Bigger is definitely something Travis Perry had in mind as he took the wheel of his 50-footer in Milbridge this week, which Light had just finished to Perry’s specifications.

Absent the steering wheel, the boat’s wheelhouse looks more like a small television studio, with flat-panel video screens that Perry says will allow him to monitor what’s going on above, below and even over the sides of the vessel.

“My grandfather would have been crazy over it — they had old flashers and a number machine and a chart,” he says. “This stuff nowadays is unbelievable — cameras in the engine room.”

The resurgence of lobster boat building has been propelled by back-to-back banner years that have seen lobster landings exceed 120 million pounds annually. Prices at the dock have also risen and increased the annual value of the lobster catch to more than $500 million in 2015 and 2016.

This year may not measure up to those numbers, due to a late start to the season attributed to colder-than-normal water temperatures, and builders disagree on what that will mean for new orders.

Light says it could be a bad omen.

“The price is down now, the catch isn’t as good right now and I think it’s hard to tell where that’s going to put the boat building industry,” he says. “It might help make people realize how quickly it can go bad and I wouldn’t be surprised to see some of my orders come off the board.”

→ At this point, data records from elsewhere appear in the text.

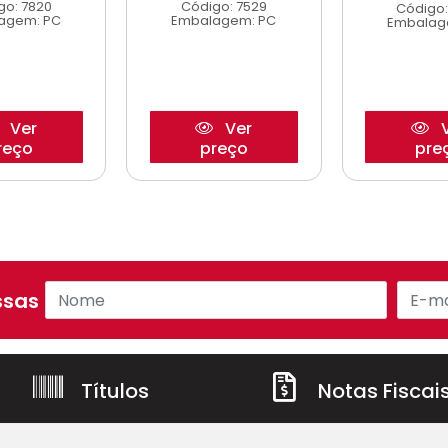
go: 7820
Código: 7529
Código:
agem: PC
Embalagem: PC
Embalag
Ver
Ver
V
reço
preço
pre
sas ofertas!
Títulos
Notas Fiscai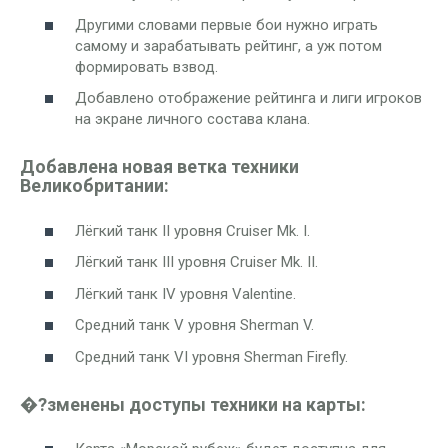
Другими словами первые бои нужно играть
самому и зарабатывать рейтинг, а уж потом
формировать взвод.
Добавлено отображение рейтинга и лиги игроков
на экране личного состава клана.
Добавлена новая ветка техники
Великобритании:
Лёгкий танк II уровня Cruiser Mk. I.
Лёгкий танк III уровня Cruiser Mk. II.
Лёгкий танк IV уровня Valentine.
Средний танк V уровня Sherman V.
Средний танк VI уровня Sherman Firefly.
�?зменены доступы техники на карты: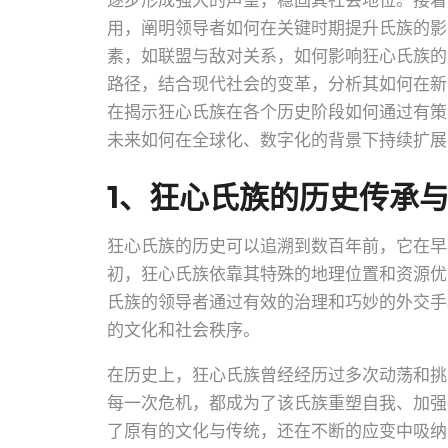
逐步形成强大的声望，稳固其社会地位。接着
用，阐明领导者如何在关键时期提升氏族的影
素，如联盟与敌对关系，如何影响狂心氏族的
路径，结合现代社会的变革，分析其如何在新
在揭示狂心氏族在各个历史阶段如何通过有策
未来如何在全球化、数字化的背景下持续扩展
1、狂心氏族的历史传承
狂心氏族的历史可以追溯到数百年前，它在早
初，狂心氏族依靠其特殊的地理位置和资源优
氏族的领导者通过有效的治理和巧妙的外交手
的文化和社会秩序。
在历史上，狂心氏族曾经经历过多次动荡和挑
每一次危机，都成为了该氏族重塑自我、加强
了原有的文化与传统，还在不断的应变中吸纳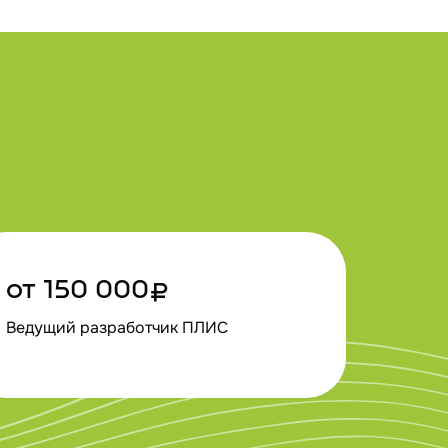
от 150 000₽
Ведущий разработчик ПЛИС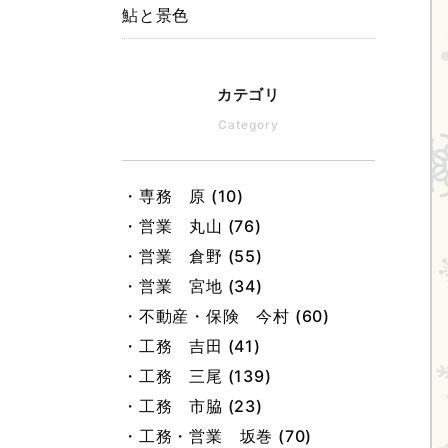
鮎と景色
カテゴリ
Category
・専務 原 (10)
・営業 丸山 (76)
・営業 倉野 (55)
・営業 宮地 (34)
・不動産・保険 今村 (60)
・工務 吉田 (41)
・工務 三尾 (139)
・工務 市脇 (23)
・工務・営業 坂巻 (70)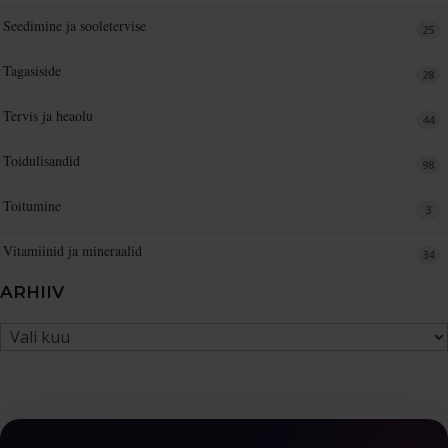
Seedimine ja sooletervise
25
Tagasiside
28
Tervis ja heaolu
44
Toidulisandid
98
Toitumine
3
Vitamiinid ja mineraalid
34
ARHIIV
Arhiiv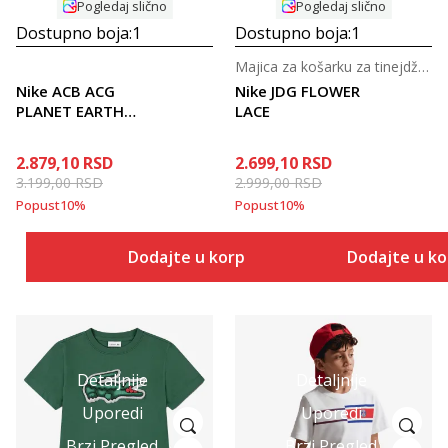
Pogledaj slično
Pogledaj slično
Dostupno boja:
1
Dostupno boja:
1
Majica za košarku za tinejdžerke
Nike ACB ACG
Nike JDG FLOWER
PLANET EARTH
LACE
TEE
2.879,10
RSD
2.699,10
RSD
3.199,00
RSD
2.999,00
RSD
Popust
10
%
Popust
10
%
Dodajte u korpu
Dodajte u k
Detaljnije
Detaljnije
Uporedi
Uporedi
Brzi Pregled
Brzi Pregled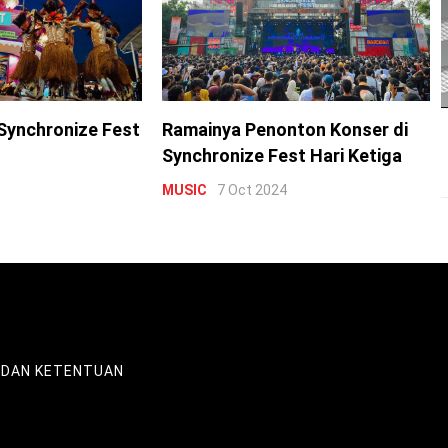
Synchronize Fest
Ramainya Penonton Konser di
Synchronize Fest Hari Ketiga
MUSIC
7 Oct 2024
 DAN KETENTUAN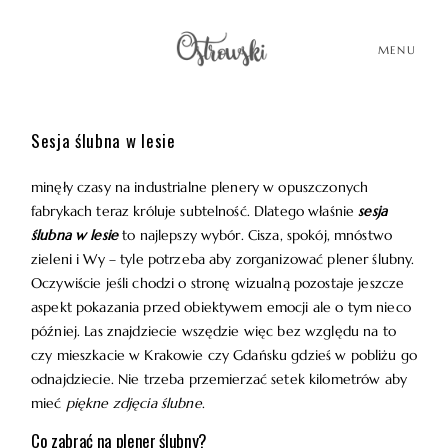
MENU
Sesja ślubna w lesie
HOME
minęły czasy na industrialne plenery w opuszczonych
fabrykach teraz króluje subtelność. Dlatego właśnie
sesja
HISTORIE
ślubna w lesie
to najlepszy wybór. Cisza, spokój, mnóstwo
zieleni i Wy – tyle potrzeba aby zorganizować plener ślubny.
Oczywiście jeśli chodzi o stronę wizualną pozostaje jeszcze
PORTFOLIO
aspekt pokazania przed obiektywem emocji ale o tym nieco
później. Las znajdziecie wszędzie więc bez względu na to
O MNIE
czy mieszkacie w Krakowie czy Gdańsku gdzieś w pobliżu go
odnajdziecie. Nie trzeba przemierzać setek kilometrów aby
mieć
piękne zdjęcia ślubne
.
BLOG
Co zabrać na plener ślubny?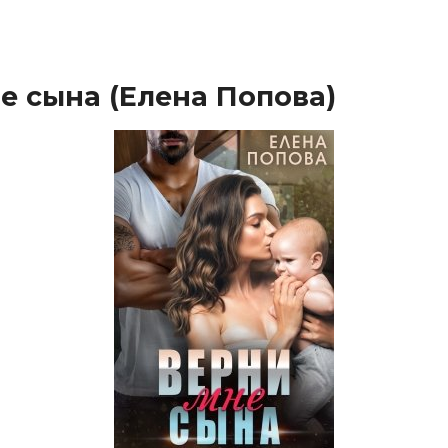
е сына (Елена Попова)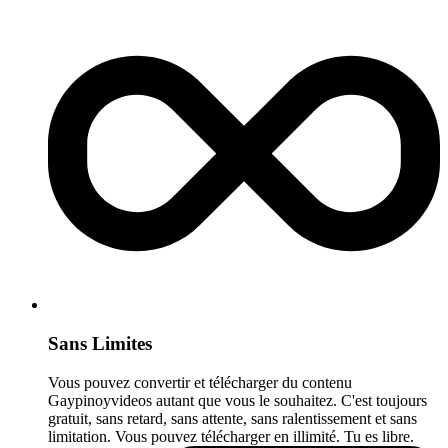
Sans Limites
Vous pouvez convertir et télécharger du contenu
Gaypinoyvideos autant que vous le souhaitez. C'est toujours
gratuit, sans retard, sans attente, sans ralentissement et sans
limitation. Vous pouvez télécharger en illimité. Tu es libre.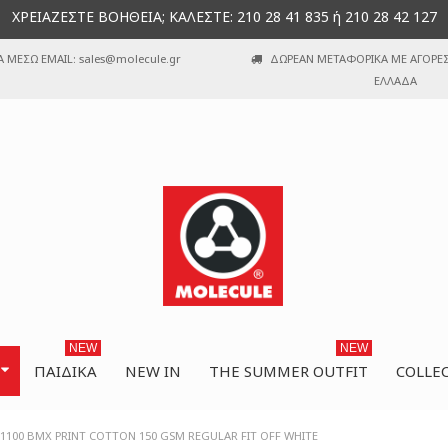
ΧΡΕΙΑΖΕΣΤΕ ΒΟΗΘΕΙΑ; ΚΑΛΕΣΤΕ: 210 28 41 835 ή 210 28 42 127
Α ΜΕΣΩ EMAIL: sales@molecule.gr
ΔΩΡΕΑΝ ΜΕΤΑΦΟΡΙΚΑ ΜΕ ΑΓΟΡΕΣ 
ΕΛΛΑΔΑ
NEW
NEW
ΠΑΙΔΙΚΆ
NEW IN
THE SUMMER OUTFIT
COLLE
 1100 BMX PRINT COTTON 150 GSM REGULAR FIT OFF WHITE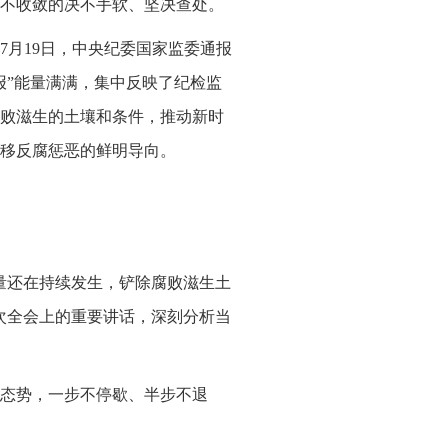
不收敛的决不手软、坚决查处。
7月19日，中央纪委国家监委通报
报”能量满满，集中反映了纪检监
败滋生的土壤和条件，推动新时
移反腐惩恶的鲜明导向。
量还在持续发生，铲除腐败滋生土
次全会上的重要讲话，深刻分析当
态势，一步不停歇、半步不退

Credit A.J. Higgins / Maine Public
Stewart Workman checks out the deck work underway for a new 45-foot Young Brothers boat.

But 25 miles west of Light’s shop, Stewart Workman is fielding telephone calls from anxious buyers at his SW Boatworks in Lamoine. He agrees with Light’s assessment of the current catch, but not necessarily with how that will effect future boat orders.

“New sales has been a little slow,” he says. “It’s usually slow during the summer, but I am anticipating it to pick up a little bit. Everyone’s busy out fishing and they don’t have time to think about a new boat or a bigger boat. We do have a pretty good backlog right now that’s holding us, but we’re going to stay optimistic at this point in time.”

Both Light and Workman know well the ups and downs of the lobster business, and of boat building. Both starting working back in the 1980s at Young Brothers Boats in Corea, which built more than 500 vessels until it closed its doors seven years ago.

Young Brothers boats have their design origins in Jonesport and Beals, the home of legendary boat builders Wayne Beal, his brother Calvin Beal Jr. and Calvin’s brother-in-law, Ernest Libby Jr.

Workman ultimately purchased the molds used to build the Beal and Young Brothers boats, and is working on a 45-foot Young Brothers boat that will be powered to exceed 30 knots.

Colby Young — the only survivor of the three brothers who founded the company — isn’t surprised to see his creations making a comeback.

“They’re a good combination boat, they make a good pleasure boat, which we build several of them and is what Stewart is doing with them now,” Young says. “There’s some boats that roll more than what our boat did. Ours might be a little quicker but all in all, they was a very safe boat to work with. It does give you a little pride to know that you made a difference.”

Although there are dozens of lobster boat finishers in Maine, Jon Johansen of the Maine Built Boats marketing firm estimates that there are fewer than 20 companies that still manufacture the fiberglass hulls for all of them.